Al predio ubicado justo a mitad de esa cuadra, llegan a diario y a toda hora carretoneros y particulares para tirar todo tipo de desechos, cuya recolección no es garantizada por la municipalidad. Según los propios vecinos, las autoridades han puesto oídos sordos a las continuas quejas.

Teresa García, quien desde hace dos años trabaja en una clínica ubicada frente al ilegal basurero, señaló que algunos vecinos acuden todos los lunes al Distrito I de la Alcaldía de Managua, ALMA, y hasta llevan fotos para evidenciar el problema y pedir una solución, pero hasta el momento no ha habido respuesta.

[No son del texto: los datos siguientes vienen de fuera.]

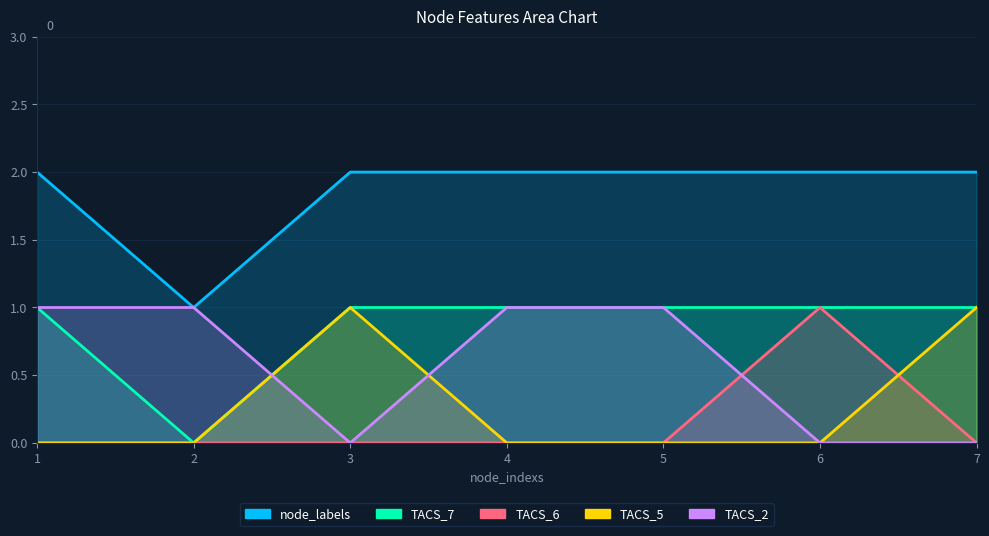

What is the sum of the TACS_6 values at 6 and 5?

1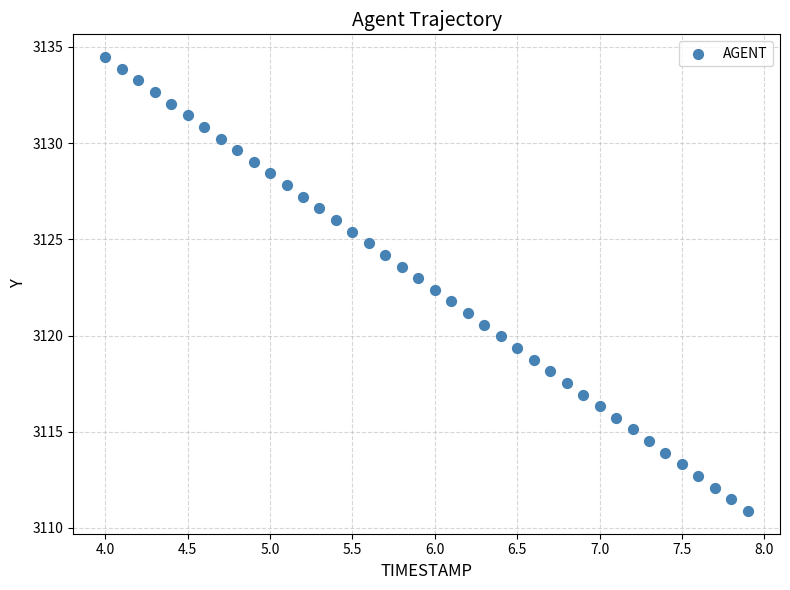

What is the range of Y values (max minus min)?

23.6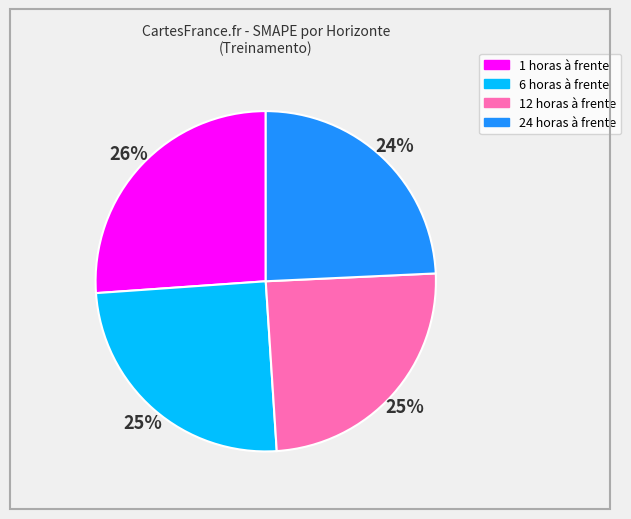

Count the number of slices in the pie.

4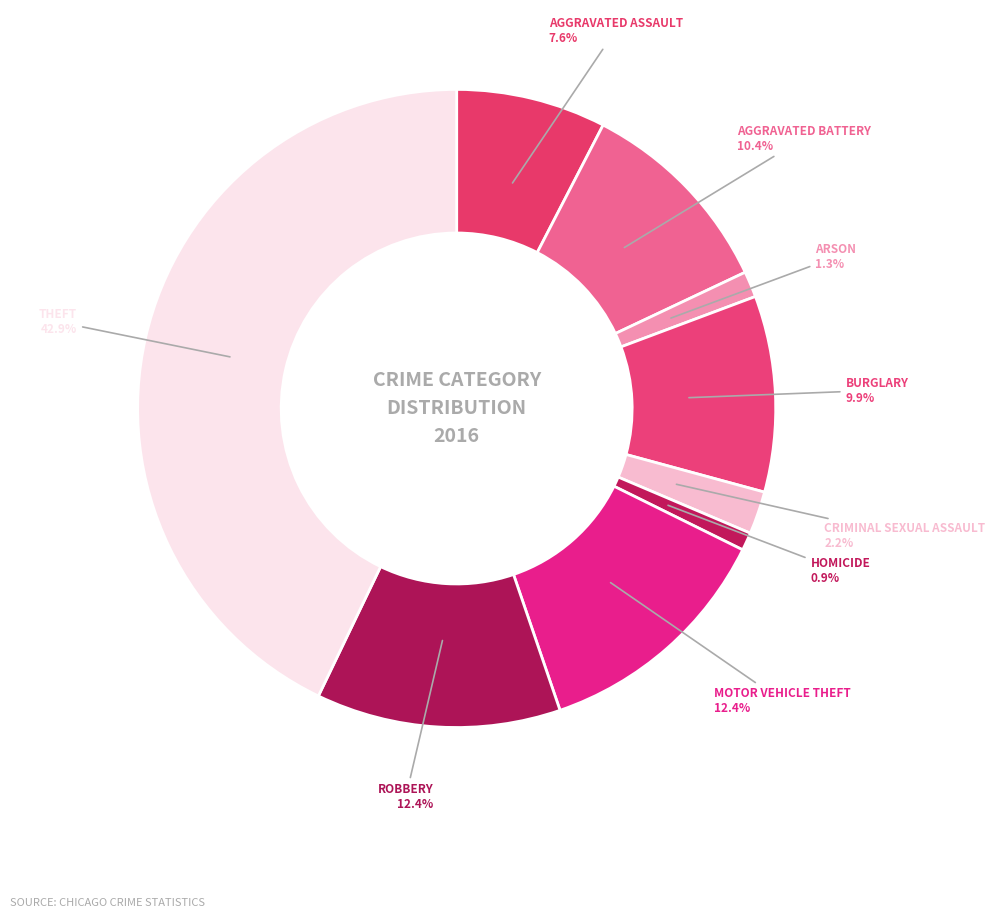

How many slices are in this pie chart?

9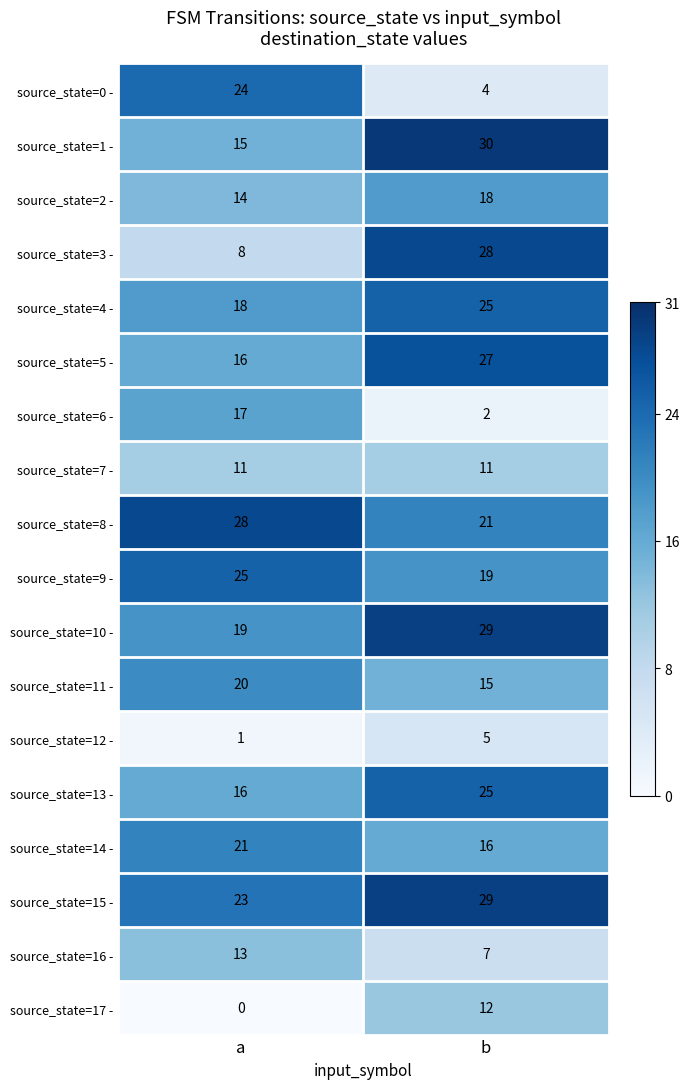

Rank the categories by source_state=11 - value from lowest to highest.

b, a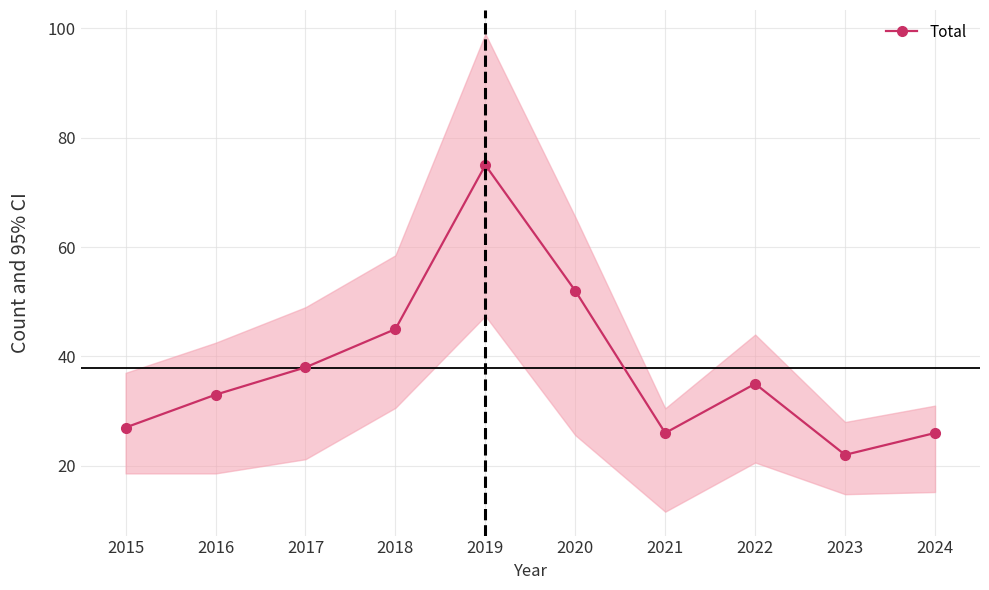

What is the value of the 7th point from the left?

26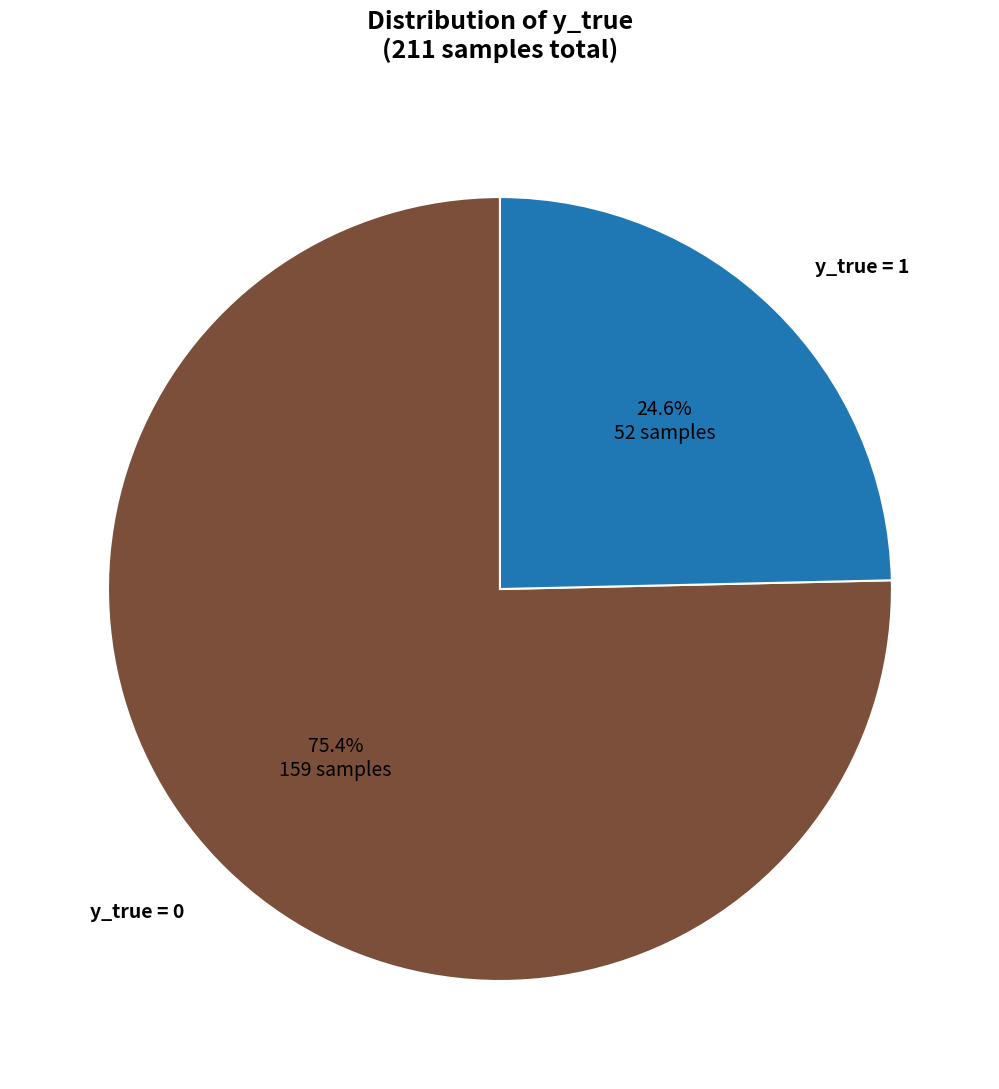

Is it true that y_true = 0 is 75% of the pie?

True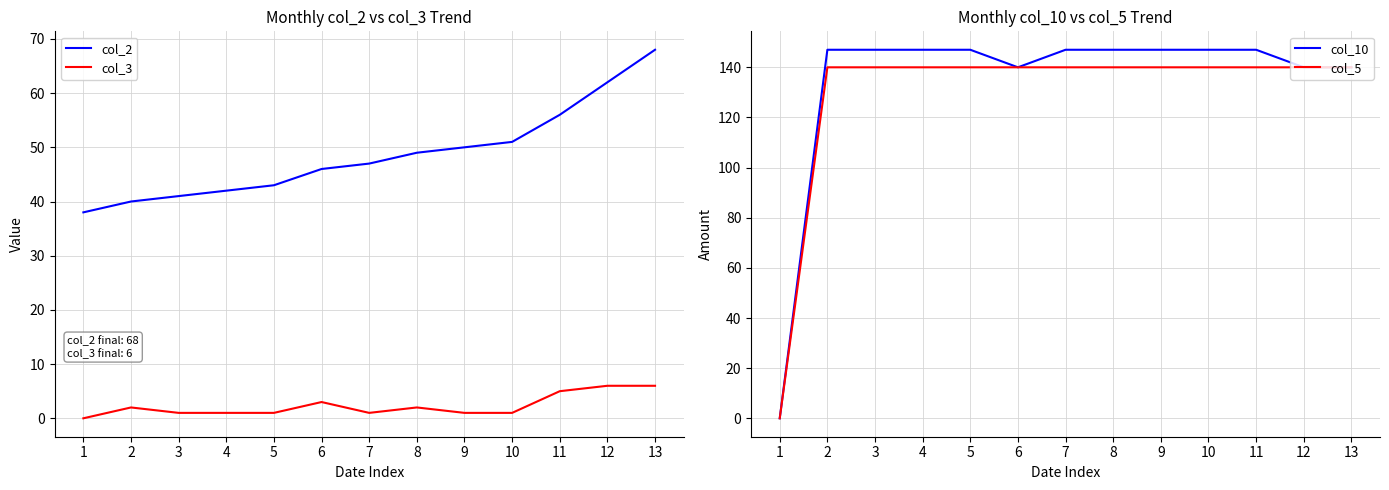

True or false: col_10 and col_3 cross at least once.

False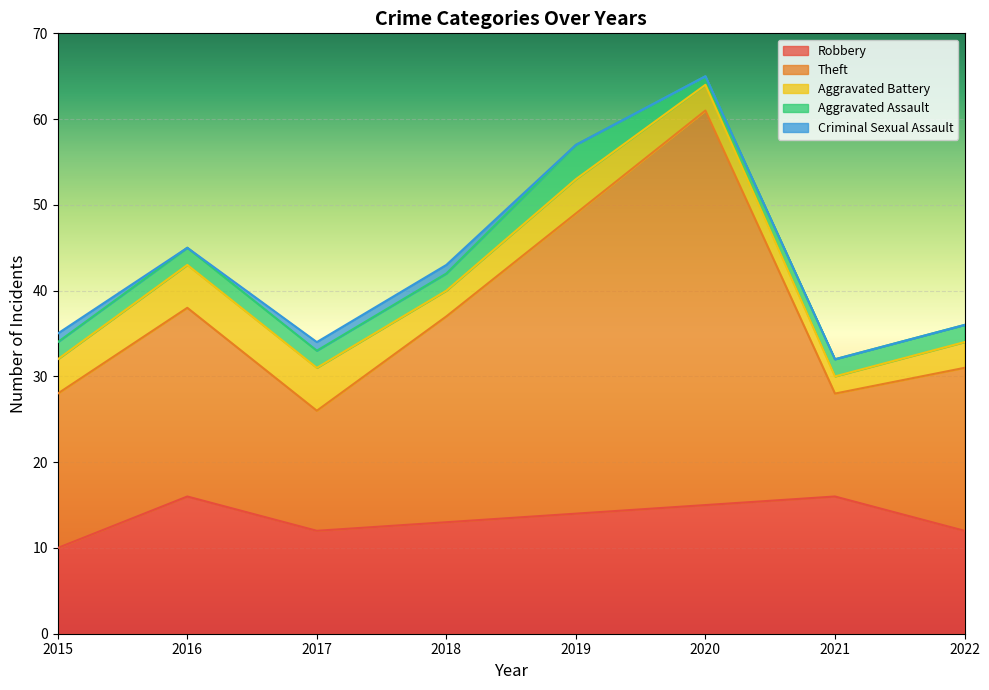

The Aggravated Battery series shows 5 at 2016. True or false?

True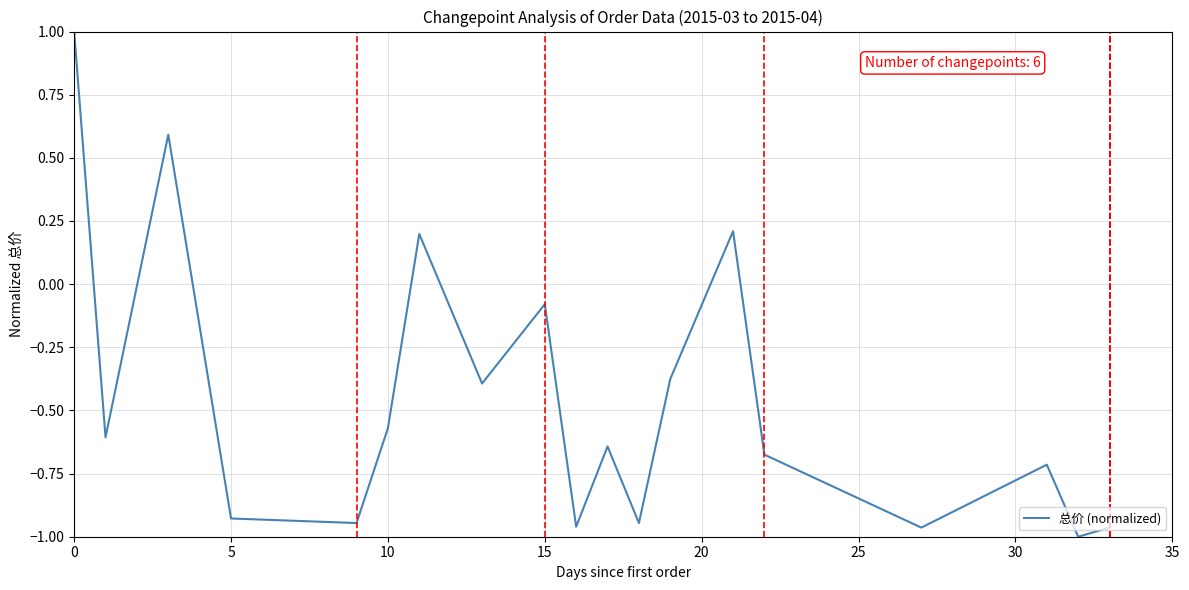

What is the maximum value shown in the chart?

1.0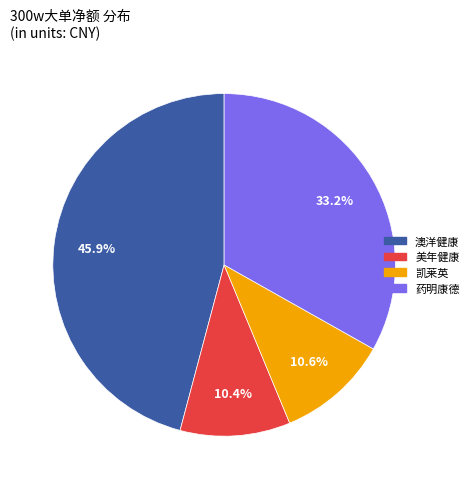

How many slices are in this pie chart?

4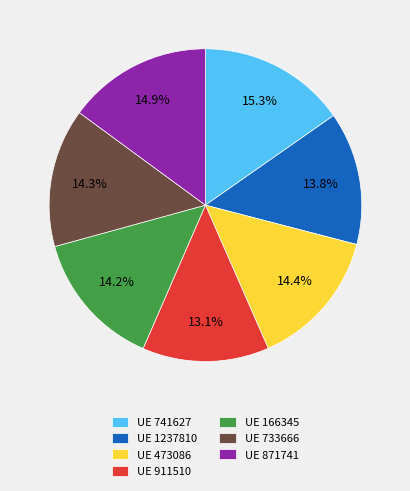

What is the total percentage of UE 911510 and UE 1237810?

26.9%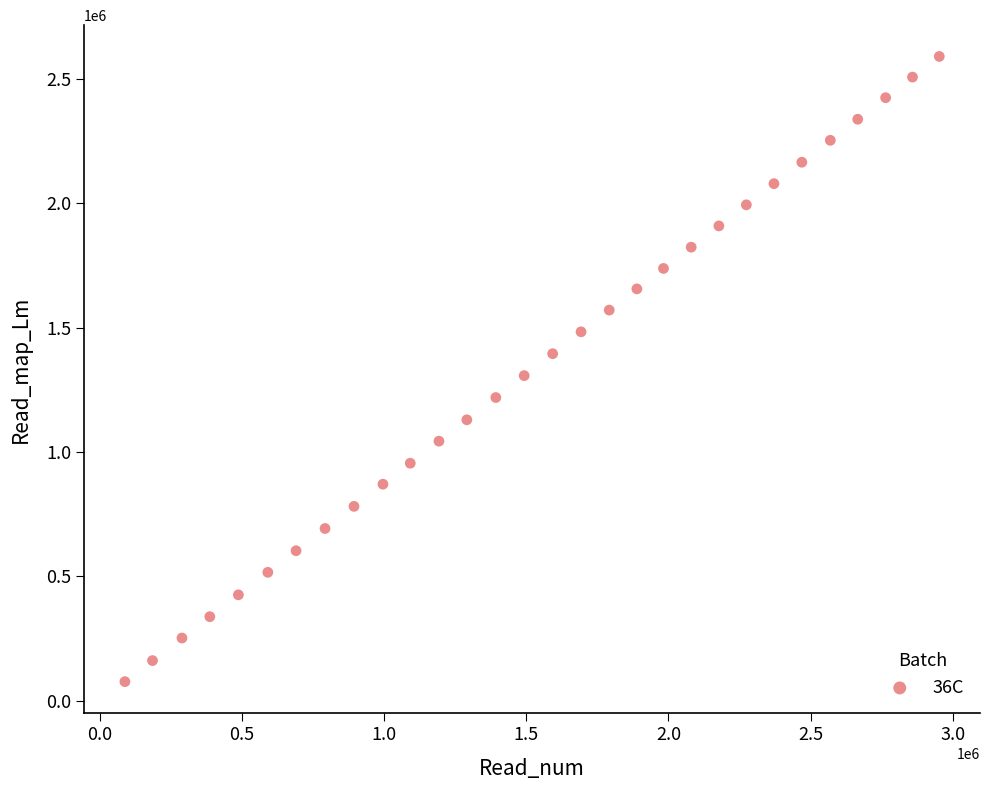

What is the range of X values (max minus min)?

2864332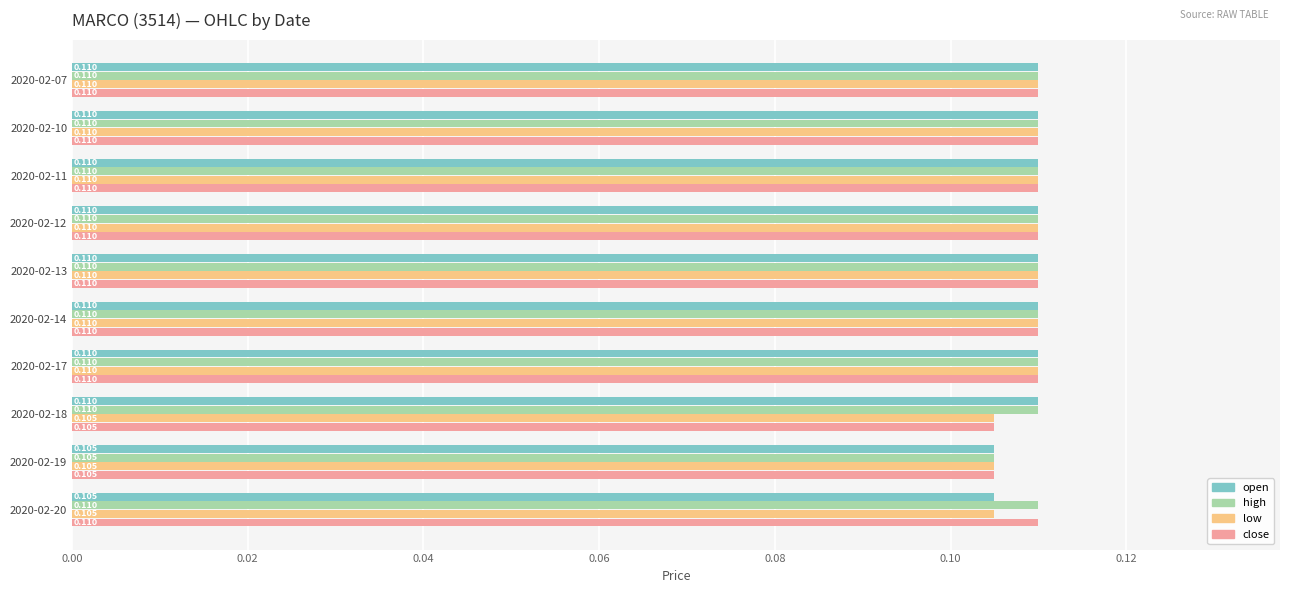

Which series has the largest total across all categories?

high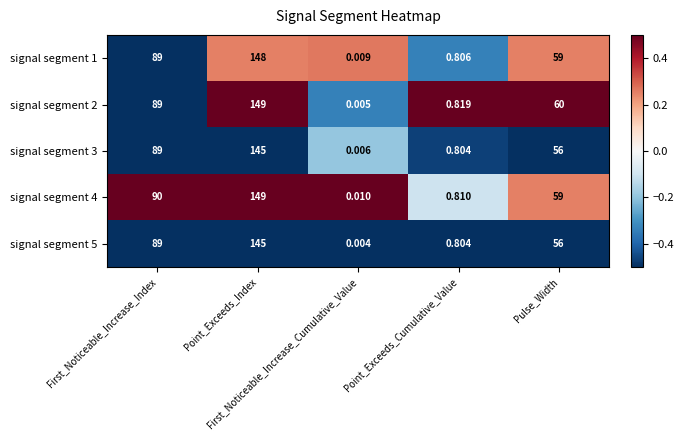

Which series has the widest spread of values?

signal segment 2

La ciudadana indicó que la última vez que trabajadores de la ALMA llegaron a limpiar el lugar fue hace tres meses, y que aunque el camión recolector pasa tres veces a la semana, nunca se lleva toda la basura, que incluye desde desperdicios domésticos hasta material selecto, y que incluso ya ocupa parte de la calle.

García aseguró que muchos clientes de la clínica se han quejado por la mala impresión que causa el basurero, y han sugerido denunciar el caso ante la sede central de la municipalidad.

Dos trabajadores de casas aledañas y un joven vecino, que prefirieron no dar sus nombres, confirmaron que la Alcaldía no responde a los llamados de los afectados, y dijeron que ni siquiera cuentan con la alternativa de pedirle al dueño del terreno que lo limpie y lo cerque, pues no lo conocen.

Pasadizo de ladrones

En el inmueble ubicado al costado Oeste del terreno baldío funcionan oficinas de archivo del Instituto de Medicina Legal. Aquí, uno de los vigilantes que no quiso dar su nombre, aseguró que el lugar en cuestión también sirve de pasadizo para ladrones que operan en la zona. “¿Quién se va a meter allí para perseguirlos?”, se preguntó.

El vigilante agregó que, a veces, las mismas personas que llegan tirar la basura, queman los desperdicios, razón por la que varias veces él y otro vecino han tenido que salir apurados a apagar el fuego, pues las llamas han estado a punto de alcanzar los alambres de los postes de electricidad.